Transcript for video
In this video, I’ll show you some ways you can improve the quality of a page before capturing text, and some considerations to keep in mind as you process your content. I’ll do the experiments, so you don’t have to!
Adding to the Quick Tools toolbar
Before I start with scanned pages, here’s a quick tip for making Acrobat work faster for you. Rather than working from the right hand pane, take a minute and add the tools you need to the Quick Tools toolbar:
- Right-click in the toolbar area and choose Customize Quick Tools.
- Open the toolset you’re going to work with, in this case, Enhance Scans.
- Select the tool you need, such as the Enhance tool.
- Click the + up arrow to add the tool to the toolbar.
- Click Save to close the dialog.
Here’s our new tool, ready to use. First up, I have a terribly crooked page, something that can happen when you scan. To fix it, click Enhance Scans > Scanned Document. You’ll see the full Enhance Scans toolbars open. Click Settings. The Filters section shows the status of the available repair filters, with the Deskew filter active by default—leave the filter selected, and click Enhance. When you capture the text, Acrobat redraws the page, aligning the text. Always leave the Deskew filter active.
The next tool we’ll look at is Background Removal, useful for slightly-muddy looking pages, but I’ve got a real test. Here’s a page from a book written in the 1600’s. The pages are very dark with poor contrast and a darkened bleed behind the letters. I’ve got a version of my page adjusted in Photoshop to correct the contrast, and another one with the background removed.
I’ll set the Background Removal to High, and capture the text. If I then activate the suspects, and click Review recognized text, you’ll see some significant differences.
In the unaltered scan, the text capture is surprisingly good, although there are quite a few suspects, and some unidentified errors. The scan from the page with corrected contrast is far better, both in terms of suspects and missed errors. The black and white scan is useless, with virtually every text string a suspect.
The takeaway? Background removal works best when the page has a decent amount of contrast.
Next up, let’s look at descreening. Notice on this page that the text is surrounded by little dots, which can occur when you scan newsprint. In the first example, the capture is done without descreen applied. The capture isn’t too bad, but let’s try with the Descreen filter.
There really isn’t any improvement in the capture. Descreen can’t improve this scan, although it may work in some cases.

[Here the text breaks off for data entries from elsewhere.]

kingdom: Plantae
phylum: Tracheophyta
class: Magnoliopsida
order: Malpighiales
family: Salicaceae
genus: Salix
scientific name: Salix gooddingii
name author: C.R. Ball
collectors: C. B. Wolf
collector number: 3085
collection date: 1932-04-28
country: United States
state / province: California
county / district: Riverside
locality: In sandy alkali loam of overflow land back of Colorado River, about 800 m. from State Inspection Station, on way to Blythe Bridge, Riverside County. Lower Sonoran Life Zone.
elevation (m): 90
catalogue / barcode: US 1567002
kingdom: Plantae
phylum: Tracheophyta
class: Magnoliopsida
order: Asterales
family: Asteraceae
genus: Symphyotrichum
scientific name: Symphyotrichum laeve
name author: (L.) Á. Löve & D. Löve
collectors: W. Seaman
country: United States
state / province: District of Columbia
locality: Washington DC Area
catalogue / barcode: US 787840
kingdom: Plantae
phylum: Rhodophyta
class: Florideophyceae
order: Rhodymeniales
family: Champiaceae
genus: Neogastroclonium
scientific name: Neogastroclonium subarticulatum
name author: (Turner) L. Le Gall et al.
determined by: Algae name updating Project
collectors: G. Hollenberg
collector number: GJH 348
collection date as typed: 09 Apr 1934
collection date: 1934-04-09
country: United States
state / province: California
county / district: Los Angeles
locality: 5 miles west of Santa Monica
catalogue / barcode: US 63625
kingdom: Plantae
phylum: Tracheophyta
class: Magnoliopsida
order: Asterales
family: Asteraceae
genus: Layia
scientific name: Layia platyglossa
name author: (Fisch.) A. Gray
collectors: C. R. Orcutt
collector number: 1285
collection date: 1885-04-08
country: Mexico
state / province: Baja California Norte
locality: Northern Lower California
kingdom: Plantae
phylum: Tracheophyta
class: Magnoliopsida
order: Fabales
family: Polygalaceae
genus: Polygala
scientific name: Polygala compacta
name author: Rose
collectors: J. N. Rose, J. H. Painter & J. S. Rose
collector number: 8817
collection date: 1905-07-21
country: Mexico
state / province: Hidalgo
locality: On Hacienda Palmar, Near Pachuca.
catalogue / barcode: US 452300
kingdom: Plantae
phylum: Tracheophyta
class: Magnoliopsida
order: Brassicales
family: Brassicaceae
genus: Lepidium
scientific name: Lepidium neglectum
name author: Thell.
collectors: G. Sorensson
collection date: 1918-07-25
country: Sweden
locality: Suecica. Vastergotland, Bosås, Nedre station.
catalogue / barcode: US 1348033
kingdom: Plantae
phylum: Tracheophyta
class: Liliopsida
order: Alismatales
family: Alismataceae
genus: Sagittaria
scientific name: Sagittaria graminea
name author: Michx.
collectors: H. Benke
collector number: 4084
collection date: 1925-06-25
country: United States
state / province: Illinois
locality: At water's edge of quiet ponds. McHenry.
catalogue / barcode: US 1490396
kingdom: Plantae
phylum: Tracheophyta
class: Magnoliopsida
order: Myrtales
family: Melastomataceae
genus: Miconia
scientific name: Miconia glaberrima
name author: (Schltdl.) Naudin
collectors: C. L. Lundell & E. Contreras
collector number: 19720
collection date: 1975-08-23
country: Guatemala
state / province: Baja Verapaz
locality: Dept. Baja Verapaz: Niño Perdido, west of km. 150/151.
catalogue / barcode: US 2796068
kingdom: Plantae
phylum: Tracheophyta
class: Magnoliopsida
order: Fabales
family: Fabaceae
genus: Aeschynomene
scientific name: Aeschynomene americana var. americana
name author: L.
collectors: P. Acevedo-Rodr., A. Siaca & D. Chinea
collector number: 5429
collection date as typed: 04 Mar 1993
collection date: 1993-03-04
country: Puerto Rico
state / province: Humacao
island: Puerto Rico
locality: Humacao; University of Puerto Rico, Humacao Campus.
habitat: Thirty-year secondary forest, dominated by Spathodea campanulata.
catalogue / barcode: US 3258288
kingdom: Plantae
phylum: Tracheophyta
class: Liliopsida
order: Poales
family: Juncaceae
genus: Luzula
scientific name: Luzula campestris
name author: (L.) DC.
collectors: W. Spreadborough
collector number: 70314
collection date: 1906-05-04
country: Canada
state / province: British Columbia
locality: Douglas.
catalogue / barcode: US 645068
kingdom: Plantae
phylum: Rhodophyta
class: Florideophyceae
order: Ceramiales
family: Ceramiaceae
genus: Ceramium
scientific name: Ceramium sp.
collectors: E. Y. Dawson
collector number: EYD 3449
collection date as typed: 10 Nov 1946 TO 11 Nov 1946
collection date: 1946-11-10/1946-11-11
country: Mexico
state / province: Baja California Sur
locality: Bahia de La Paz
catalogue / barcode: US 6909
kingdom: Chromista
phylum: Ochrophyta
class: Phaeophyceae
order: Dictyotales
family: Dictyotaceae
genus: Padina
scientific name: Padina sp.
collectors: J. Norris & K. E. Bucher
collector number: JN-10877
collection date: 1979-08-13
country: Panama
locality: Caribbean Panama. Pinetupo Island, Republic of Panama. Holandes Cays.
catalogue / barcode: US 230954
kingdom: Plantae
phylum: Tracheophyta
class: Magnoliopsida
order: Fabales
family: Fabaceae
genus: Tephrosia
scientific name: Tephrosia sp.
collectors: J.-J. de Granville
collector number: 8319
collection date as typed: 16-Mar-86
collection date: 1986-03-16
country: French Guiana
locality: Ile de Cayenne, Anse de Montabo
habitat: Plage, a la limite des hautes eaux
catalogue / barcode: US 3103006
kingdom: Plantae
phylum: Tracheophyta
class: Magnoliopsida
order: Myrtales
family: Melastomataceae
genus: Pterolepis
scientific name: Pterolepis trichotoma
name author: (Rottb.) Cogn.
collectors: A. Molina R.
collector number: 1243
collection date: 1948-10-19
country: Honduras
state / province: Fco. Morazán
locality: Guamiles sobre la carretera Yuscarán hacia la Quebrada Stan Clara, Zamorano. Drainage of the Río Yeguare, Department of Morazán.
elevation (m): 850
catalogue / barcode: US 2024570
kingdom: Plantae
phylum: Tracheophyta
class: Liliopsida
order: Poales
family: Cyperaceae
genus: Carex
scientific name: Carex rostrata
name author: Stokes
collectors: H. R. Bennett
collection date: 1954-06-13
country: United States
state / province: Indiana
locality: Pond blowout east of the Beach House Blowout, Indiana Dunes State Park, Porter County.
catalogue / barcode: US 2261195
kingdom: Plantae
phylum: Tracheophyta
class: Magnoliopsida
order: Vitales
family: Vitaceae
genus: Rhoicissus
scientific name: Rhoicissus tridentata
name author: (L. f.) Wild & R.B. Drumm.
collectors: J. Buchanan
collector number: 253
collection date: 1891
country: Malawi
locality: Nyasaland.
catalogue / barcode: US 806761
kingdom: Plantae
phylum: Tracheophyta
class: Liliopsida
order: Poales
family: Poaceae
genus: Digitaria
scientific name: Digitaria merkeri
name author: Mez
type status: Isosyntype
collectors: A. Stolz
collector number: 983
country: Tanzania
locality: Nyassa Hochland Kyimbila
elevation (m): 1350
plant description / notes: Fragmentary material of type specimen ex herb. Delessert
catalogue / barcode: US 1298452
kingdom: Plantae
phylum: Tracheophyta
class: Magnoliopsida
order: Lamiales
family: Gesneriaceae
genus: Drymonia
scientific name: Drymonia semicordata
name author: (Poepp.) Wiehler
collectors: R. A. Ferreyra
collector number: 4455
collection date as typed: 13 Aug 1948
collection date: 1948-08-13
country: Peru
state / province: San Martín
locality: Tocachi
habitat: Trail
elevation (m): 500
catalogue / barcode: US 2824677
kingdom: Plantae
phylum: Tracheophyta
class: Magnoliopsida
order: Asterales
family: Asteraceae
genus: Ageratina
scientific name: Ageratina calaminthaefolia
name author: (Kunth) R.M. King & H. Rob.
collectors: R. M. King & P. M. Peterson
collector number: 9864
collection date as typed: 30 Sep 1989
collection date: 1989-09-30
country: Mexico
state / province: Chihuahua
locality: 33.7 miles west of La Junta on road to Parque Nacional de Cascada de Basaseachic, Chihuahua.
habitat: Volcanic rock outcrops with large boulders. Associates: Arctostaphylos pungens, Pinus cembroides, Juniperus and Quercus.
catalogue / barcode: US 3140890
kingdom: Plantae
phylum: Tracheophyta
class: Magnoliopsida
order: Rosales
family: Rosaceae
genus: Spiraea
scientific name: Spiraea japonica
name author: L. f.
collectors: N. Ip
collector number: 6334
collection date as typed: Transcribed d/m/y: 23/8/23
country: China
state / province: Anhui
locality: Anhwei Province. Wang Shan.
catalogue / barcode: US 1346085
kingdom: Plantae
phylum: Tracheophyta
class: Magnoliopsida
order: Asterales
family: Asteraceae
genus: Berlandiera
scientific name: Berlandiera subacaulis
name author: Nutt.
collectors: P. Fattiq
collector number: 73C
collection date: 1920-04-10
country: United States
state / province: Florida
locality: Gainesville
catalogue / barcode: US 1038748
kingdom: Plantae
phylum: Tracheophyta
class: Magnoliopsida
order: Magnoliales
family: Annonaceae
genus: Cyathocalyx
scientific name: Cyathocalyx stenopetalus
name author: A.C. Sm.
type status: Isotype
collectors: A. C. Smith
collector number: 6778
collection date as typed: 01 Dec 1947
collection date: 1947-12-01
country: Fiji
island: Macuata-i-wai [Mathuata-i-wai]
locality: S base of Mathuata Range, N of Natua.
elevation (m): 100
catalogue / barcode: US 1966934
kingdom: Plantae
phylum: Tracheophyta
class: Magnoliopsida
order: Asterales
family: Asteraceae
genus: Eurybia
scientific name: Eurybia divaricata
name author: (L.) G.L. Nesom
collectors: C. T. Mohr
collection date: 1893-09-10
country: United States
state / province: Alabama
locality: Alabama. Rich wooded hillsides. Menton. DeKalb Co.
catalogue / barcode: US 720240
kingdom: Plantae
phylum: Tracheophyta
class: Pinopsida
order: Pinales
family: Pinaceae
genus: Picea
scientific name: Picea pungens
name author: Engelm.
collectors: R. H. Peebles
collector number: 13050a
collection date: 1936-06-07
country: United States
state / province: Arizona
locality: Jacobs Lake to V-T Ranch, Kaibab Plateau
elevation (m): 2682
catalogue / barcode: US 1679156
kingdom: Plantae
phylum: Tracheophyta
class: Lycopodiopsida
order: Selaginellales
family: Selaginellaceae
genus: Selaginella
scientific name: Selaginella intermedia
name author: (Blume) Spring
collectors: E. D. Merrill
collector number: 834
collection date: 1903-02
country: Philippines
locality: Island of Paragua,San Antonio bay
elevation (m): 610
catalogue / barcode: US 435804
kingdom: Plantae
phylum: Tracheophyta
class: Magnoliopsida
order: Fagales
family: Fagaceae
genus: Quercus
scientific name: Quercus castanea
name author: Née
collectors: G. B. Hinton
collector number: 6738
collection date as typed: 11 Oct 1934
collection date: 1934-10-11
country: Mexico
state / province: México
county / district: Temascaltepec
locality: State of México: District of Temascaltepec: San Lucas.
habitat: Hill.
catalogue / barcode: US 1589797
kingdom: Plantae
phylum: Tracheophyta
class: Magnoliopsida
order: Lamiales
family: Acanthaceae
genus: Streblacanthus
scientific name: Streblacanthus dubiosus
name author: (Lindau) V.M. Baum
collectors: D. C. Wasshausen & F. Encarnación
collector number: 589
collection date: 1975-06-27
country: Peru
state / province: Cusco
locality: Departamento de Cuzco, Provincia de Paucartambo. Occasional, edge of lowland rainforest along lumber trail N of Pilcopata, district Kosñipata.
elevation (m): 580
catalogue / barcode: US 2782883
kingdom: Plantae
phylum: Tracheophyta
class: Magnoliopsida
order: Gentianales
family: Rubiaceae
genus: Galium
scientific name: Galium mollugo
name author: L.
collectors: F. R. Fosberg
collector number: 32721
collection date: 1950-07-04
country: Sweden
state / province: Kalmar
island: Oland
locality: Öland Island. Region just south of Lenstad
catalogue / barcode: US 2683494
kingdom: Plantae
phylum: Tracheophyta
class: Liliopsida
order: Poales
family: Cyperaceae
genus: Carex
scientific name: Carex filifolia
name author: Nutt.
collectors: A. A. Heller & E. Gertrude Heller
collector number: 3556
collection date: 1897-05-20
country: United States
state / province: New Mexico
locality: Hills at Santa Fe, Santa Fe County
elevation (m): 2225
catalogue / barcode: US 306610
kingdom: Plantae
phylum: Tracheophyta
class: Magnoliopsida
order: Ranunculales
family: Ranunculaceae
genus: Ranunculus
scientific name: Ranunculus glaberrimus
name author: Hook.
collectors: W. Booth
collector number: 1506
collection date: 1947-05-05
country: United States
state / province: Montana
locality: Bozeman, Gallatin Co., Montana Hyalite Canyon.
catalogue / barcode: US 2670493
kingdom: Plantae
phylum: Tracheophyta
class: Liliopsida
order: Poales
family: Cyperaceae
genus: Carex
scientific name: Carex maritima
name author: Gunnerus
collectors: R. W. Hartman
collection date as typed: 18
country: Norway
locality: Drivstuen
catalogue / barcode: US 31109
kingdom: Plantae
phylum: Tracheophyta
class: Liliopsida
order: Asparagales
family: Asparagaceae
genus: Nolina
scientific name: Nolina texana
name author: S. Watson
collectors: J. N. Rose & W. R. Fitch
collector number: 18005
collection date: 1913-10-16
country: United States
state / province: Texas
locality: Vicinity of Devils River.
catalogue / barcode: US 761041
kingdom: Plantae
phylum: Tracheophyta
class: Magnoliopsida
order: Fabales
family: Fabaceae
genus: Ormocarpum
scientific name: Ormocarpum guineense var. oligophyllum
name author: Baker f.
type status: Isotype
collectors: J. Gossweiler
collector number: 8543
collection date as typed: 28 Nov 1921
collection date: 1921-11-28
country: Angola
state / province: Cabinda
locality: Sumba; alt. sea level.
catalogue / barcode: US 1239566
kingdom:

The final filter sharpens text. Here’s my starting document. In the first example, I’ve captured the content without any sharpening. You see the capture is very poor. In the second example, I’ll set the text sharpening to High and try again.
Isn’t that disappointing? Although the text looks much heavier on the page, there is no improvement in the capture. The filter may work for some files, but you can’t enhance a poor scan.